## To-do item
From the line with "selon son bon vouloir." to the final line of the data below, please write out every line exactly, with no pictures.

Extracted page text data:
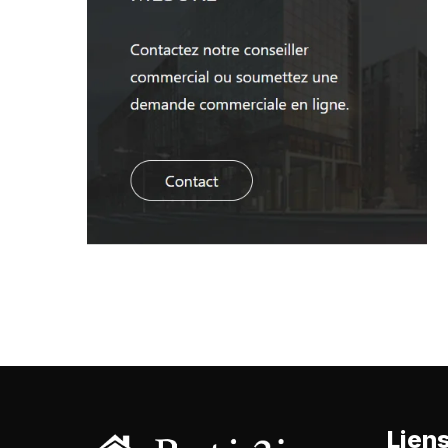
Liens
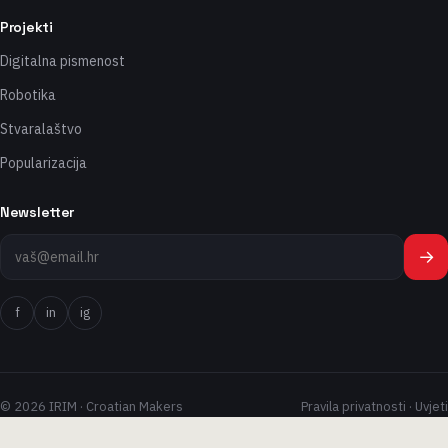
Projekti
Digitalna pismenost
Robotika
Stvaralaštvo
Popularizacija
Newsletter
→
f
in
ig
© 2026 IRIM · Croatian Makers
Pravila privatnosti
·
Uvjeti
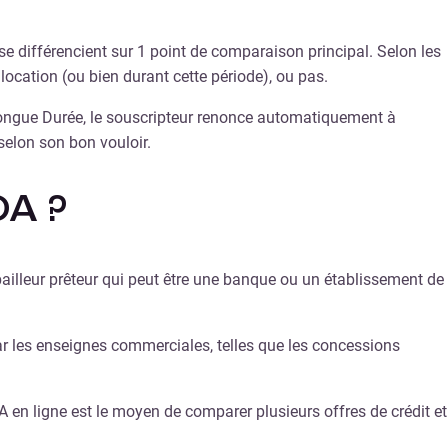
e différencient sur 1 point de comparaison principal. Selon les
e location (ou bien durant cette période), ou pas.
Longue Durée, le souscripteur renonce automatiquement à
 selon son bon vouloir.
OA ?
du bailleur prêteur qui peut être une banque ou un établissement de
 par les enseignes commerciales, telles que les concessions
A en ligne est le moyen de comparer plusieurs offres de crédit et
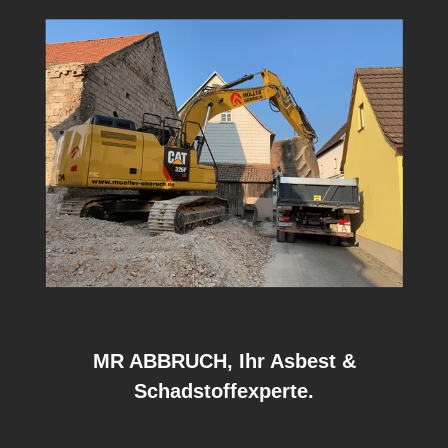
MR ABBRUCH, Ihr Asbest &
Schadstoffexperte.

## Solved problem
 selon son bon vouloir.
OA ?
du bailleur prêteur qui peut être une banque ou un établissement de
 par les enseignes commerciales, telles que les concessions
A en ligne est le moyen de comparer plusieurs offres de crédit et
MR ABBRUCH, Ihr Asbest &
Schadstoffexperte.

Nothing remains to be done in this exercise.